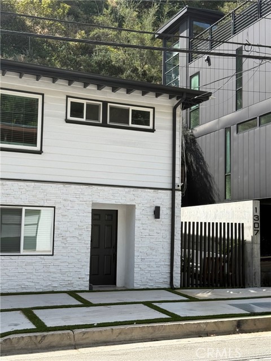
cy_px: 180
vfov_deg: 39.7
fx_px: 501
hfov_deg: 30.3
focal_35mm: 48
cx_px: 136
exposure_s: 1/2273
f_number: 1.78
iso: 80
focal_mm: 6.76
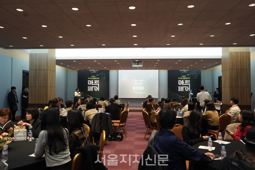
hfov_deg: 60.3
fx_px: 220
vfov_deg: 42.3
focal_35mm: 31
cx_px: 128
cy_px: 85
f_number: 4.5
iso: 3200
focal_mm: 31
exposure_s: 1/160
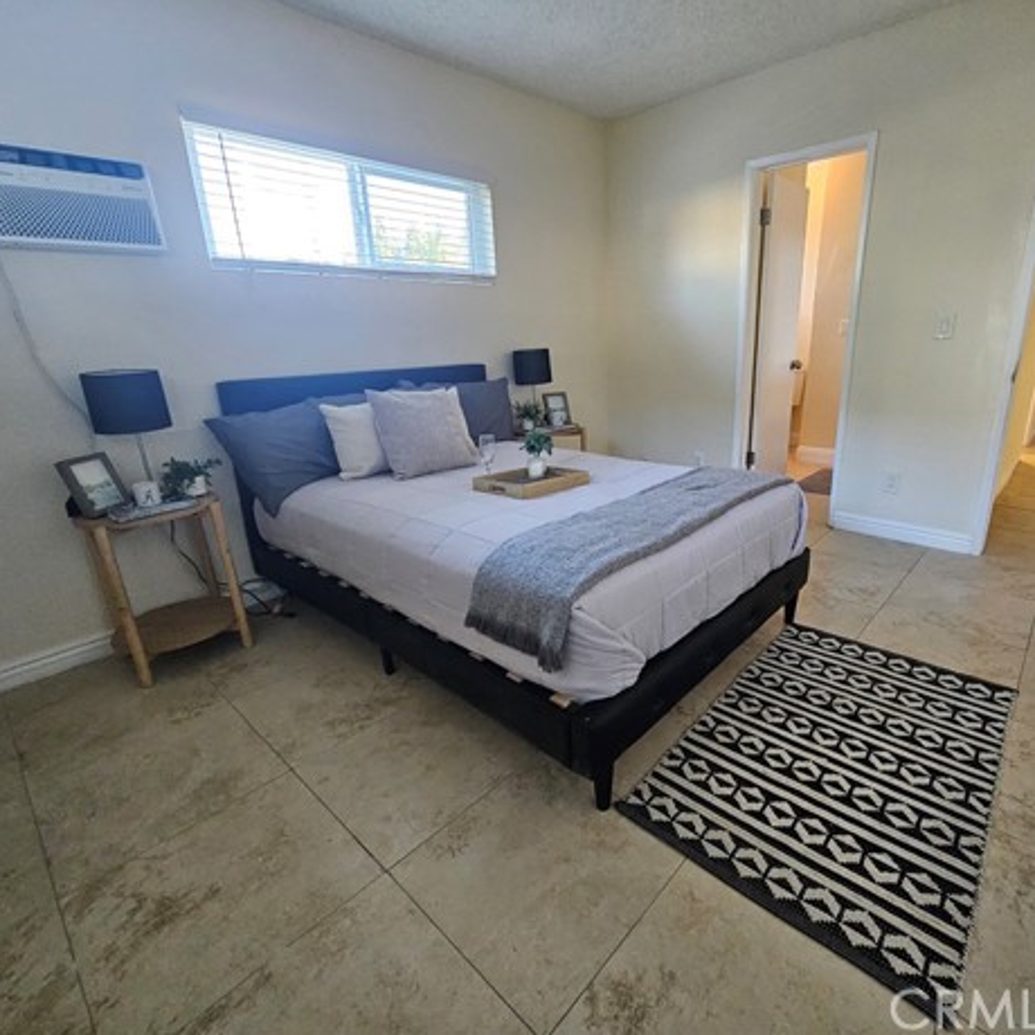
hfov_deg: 86.9
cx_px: 590
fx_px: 541
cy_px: 502
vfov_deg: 87.4
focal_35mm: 16
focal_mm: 1.74
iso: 400
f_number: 2.2
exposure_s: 1/60
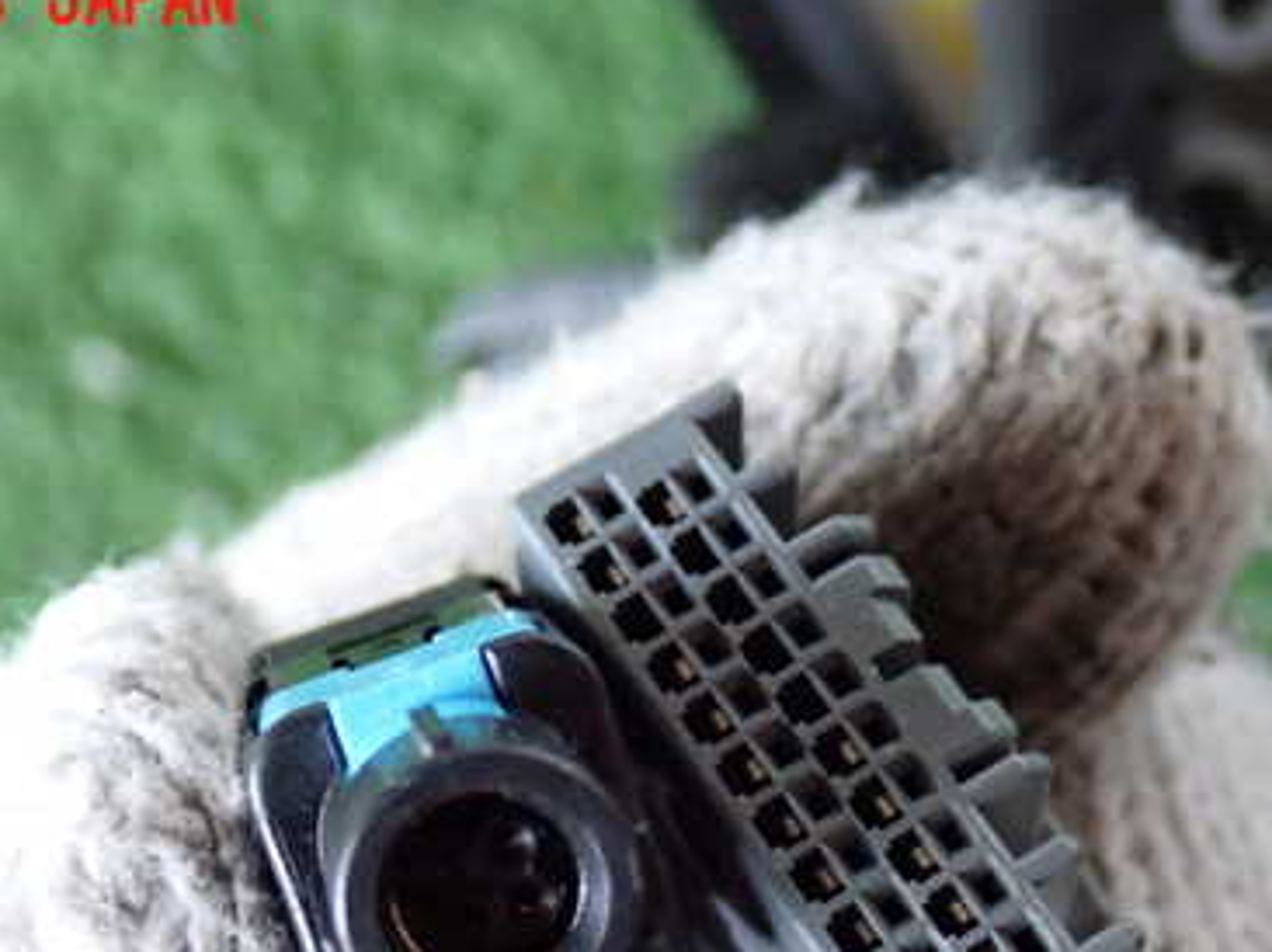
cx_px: 646
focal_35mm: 82
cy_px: 740
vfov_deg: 17.8
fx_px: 3011
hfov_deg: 23.9
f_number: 3.2
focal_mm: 9.01
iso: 800
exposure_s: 1/50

**YOUR ASSIGNMENT:** Could you output every record above exactly as it appears, without the pictures?

**FINISHED TASK:**
cy_px: 180
vfov_deg: 39.7
fx_px: 501
hfov_deg: 30.3
focal_35mm: 48
cx_px: 136
exposure_s: 1/2273
f_number: 1.78
iso: 80
focal_mm: 6.76
hfov_deg: 60.3
fx_px: 220
vfov_deg: 42.3
focal_35mm: 31
cx_px: 128
cy_px: 85
f_number: 4.5
iso: 3200
focal_mm: 31
exposure_s: 1/160
hfov_deg: 86.9
cx_px: 590
fx_px: 541
cy_px: 502
vfov_deg: 87.4
focal_35mm: 16
focal_mm: 1.74
iso: 400
f_number: 2.2
exposure_s: 1/60
cx_px: 646
focal_35mm: 82
cy_px: 740
vfov_deg: 17.8
fx_px: 3011
hfov_deg: 23.9
f_number: 3.2
focal_mm: 9.01
iso: 800
exposure_s: 1/50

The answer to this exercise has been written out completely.